== TEXTO PROPORCIONADO ==
Los talleres de “reparación de poemas”, la “gomería de poesía”, fueron
algunas de sus actividades en la formación de otros poetas. En 2011 coordinó
un taller de poesía y edición dentro del Festival de Poesía de Rosario, para el
cual hizo un detallado pedido de materiales: “Pinceles, por lo menos 50, finos.
los venden a un peso o menos en los bazares; Témperas: negro, blanco y los
primarios en témpera, vienen en potes, con 2 de cada uno es suficiente.o
sea, 10 potes. deben valer $5 c/u; Cartones, vienen unos embalajes de fruta
pintados en colores muy lindos, en las verdulerías los dan, o parasoles de
autos de cartón que suelen regalarse con propaganda de candidatos; 2 rollos
de piolín encerado y ovillos de lana de colores; reglas de 30 cmts, escolares.
por lo menos 50; cola, potes de cola o plasticola mejor, grandes, igual yo llevo
tres pomos de cola que tengo sin abrir; Resmas de hojas A4, comunes, de
impresora; 2 o 3 trinchetas escolares y 50 tijeras también escolares, con
algunos grupos uso trincheta y con los más pequeños tijera, o directamente les
doy los cortes hechos”. Un artesano lúdico que desafiaba a los jóvenes poetas
del Festival: “Traenos el poema de tu producción que consideres desinflado,
en cinco minutos la gomería lo sacará andando”, aseguraba.
En la novela El espíritu del joven Borja (2007), Callero reelaboró su
experiencia en Ibiza. Es también un libro de viaje y una reflexión sobre la
soledad y la violencia cotidiana. Marco, el protagonista, su alter ego, padece
los malos tratos de su patrón, pero a la noche, cuando se tiende en la cubierta
del barco donde trabaja, se siente superior, “aunque también un poco solo” y,
sobre todo, está al resguardo de las agresiones del mundo.
La violencia de ese mundo que rechazaba se abatió sobre Callero la
noche de 2014 en que salió de su casa en bicicleta, en Santo Tomé, y cayó en
una pileta de desagüe de tres metros de profundidad que estaba sin señalizar.
“Yo no nací de nuevo”, dijo en el prólogo de C6 C7, una especie de diario de
su internación, para enfatizar que había sufrido un accidente que tenía
responsables y que su sensibilidad y su capacidad creativa estaban intactas.

== DATOS PARA EXAMINAR ==
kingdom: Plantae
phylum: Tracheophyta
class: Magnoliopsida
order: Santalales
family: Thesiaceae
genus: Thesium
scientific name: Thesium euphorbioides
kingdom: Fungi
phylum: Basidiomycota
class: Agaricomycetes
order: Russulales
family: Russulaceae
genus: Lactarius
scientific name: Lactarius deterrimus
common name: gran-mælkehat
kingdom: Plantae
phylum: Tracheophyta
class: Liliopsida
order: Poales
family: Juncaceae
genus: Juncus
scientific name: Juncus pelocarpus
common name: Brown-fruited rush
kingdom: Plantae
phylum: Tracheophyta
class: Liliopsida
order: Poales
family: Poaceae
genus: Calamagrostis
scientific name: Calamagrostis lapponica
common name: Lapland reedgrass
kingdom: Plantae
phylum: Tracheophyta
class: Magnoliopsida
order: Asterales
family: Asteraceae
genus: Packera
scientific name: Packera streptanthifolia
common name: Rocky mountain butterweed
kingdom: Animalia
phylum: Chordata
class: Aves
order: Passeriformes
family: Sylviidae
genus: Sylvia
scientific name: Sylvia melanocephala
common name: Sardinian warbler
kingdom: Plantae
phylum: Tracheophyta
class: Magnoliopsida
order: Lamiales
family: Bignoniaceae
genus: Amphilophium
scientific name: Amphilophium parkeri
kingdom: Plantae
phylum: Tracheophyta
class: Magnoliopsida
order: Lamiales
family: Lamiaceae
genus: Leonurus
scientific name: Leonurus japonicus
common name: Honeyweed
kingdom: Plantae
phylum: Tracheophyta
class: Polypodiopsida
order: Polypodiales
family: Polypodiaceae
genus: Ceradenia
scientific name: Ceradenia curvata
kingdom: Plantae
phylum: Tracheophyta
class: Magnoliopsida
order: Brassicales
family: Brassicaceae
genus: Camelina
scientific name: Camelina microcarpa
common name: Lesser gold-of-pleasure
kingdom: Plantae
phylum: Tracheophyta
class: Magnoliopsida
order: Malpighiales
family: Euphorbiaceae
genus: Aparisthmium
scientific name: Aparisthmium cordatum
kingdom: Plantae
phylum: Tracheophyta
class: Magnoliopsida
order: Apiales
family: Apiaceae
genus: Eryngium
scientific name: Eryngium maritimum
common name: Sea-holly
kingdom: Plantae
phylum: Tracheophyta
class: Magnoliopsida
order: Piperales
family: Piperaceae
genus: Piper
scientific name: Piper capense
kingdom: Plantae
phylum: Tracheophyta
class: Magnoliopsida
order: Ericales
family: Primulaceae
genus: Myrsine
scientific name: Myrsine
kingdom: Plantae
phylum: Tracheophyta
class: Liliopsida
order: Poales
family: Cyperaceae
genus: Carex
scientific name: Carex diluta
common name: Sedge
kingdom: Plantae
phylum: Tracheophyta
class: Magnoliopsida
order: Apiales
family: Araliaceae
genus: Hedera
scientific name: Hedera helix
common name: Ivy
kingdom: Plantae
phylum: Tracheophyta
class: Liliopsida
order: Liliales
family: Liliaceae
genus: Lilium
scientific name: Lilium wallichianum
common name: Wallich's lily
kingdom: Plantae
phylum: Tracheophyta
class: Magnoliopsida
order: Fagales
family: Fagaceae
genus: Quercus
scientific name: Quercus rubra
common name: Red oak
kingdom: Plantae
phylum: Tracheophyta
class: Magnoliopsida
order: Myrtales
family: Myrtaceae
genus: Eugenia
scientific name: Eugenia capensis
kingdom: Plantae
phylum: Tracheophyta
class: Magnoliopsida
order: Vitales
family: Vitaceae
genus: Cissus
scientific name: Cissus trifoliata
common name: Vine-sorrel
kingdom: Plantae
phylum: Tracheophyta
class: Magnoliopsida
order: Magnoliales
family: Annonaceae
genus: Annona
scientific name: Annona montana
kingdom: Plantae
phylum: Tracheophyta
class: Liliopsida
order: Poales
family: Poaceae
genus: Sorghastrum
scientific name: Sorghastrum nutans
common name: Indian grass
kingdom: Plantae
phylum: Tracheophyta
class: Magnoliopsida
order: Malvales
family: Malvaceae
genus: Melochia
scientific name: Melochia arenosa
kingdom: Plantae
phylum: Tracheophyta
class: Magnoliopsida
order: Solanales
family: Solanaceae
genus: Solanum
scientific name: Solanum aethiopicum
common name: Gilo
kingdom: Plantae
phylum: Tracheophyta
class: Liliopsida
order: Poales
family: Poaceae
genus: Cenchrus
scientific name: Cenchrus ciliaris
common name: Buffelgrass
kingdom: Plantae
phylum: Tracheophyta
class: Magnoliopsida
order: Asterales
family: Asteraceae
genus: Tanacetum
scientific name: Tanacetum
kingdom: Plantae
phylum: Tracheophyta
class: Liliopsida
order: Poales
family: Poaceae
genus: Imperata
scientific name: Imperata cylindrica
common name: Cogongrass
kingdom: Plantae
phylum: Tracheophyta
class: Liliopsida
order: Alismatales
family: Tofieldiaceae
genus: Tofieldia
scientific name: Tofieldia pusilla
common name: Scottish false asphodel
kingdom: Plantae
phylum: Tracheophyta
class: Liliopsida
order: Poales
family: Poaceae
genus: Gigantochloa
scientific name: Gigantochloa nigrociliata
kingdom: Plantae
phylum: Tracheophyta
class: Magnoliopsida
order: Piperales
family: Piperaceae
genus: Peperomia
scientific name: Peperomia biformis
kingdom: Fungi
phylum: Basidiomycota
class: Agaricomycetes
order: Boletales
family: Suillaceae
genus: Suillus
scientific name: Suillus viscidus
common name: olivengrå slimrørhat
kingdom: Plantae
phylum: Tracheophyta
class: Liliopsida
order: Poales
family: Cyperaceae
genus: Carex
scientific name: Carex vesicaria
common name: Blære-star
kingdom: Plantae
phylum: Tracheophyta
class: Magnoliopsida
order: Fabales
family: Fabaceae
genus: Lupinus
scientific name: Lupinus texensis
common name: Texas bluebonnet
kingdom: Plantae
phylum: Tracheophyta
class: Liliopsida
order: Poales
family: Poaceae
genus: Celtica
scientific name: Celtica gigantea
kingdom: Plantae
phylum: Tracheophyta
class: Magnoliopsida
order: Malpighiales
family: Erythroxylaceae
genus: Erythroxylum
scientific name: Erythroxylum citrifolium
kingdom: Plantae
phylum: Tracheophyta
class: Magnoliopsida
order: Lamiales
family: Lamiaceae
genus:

== ACTIVIDAD ==
Prosiga el texto sobre Callero desde el punto en que se detiene. Los registros constituyen un material independiente del texto.

== RESULTADO DE LA ACTIVIDAD ==
En “Lorito”, una de las canciones que grabó con su grupo Salvador
Bachiller, Callero habla de un lorito que cayó en medio de una tormenta y se
quebró las alas. Sin embargo, dice, “no puedo culpar a la naturaleza, hay que
sobrevivir” (https://salvadorbachiller1.bandcamp.com/releases).
La belleza que buscaba y que registró en poemas como “Historia del
rock”, “Perfeito” –un latiguillo que usaba el padre- o “Hace mucho” está
también en las crónicas de su internación y en las relaciones que entabla con
otros pacientes, “como soldados en una trinchera”, y sobre todo con los que
apenas pueden hablar y hacerse entender, como “Simón”, una demostración
extraordinaria de su sensibilidad y de su fuerza afectiva, o “Fernando”, donde
un chico formoseño le enseña a mirar los pinos y la observación de unas
calandrias le hace pensar que “la bondad y la belleza no siempre coinciden en
un mismo lugar”.
Fernando Callero se propuso cambiar “miles de palabras viejas”,
exponerse a través de la escritura “como tiene que ser cuando un hombre/ o
una mujer se pronuncia en un poema”, liberarse de “una mente vieja”.
Multiplicó sus formas de acción y sobre todo de publicación, para preservar lo
que transcurrió de modo incesante a través de papeles sueltos, libretas y
cuadernos. “Yo voy a escribir de nuevo”, dijo. En su vida hubo muchos viajes, y
el que emprendió con la literatura señala, como quiso, un camino.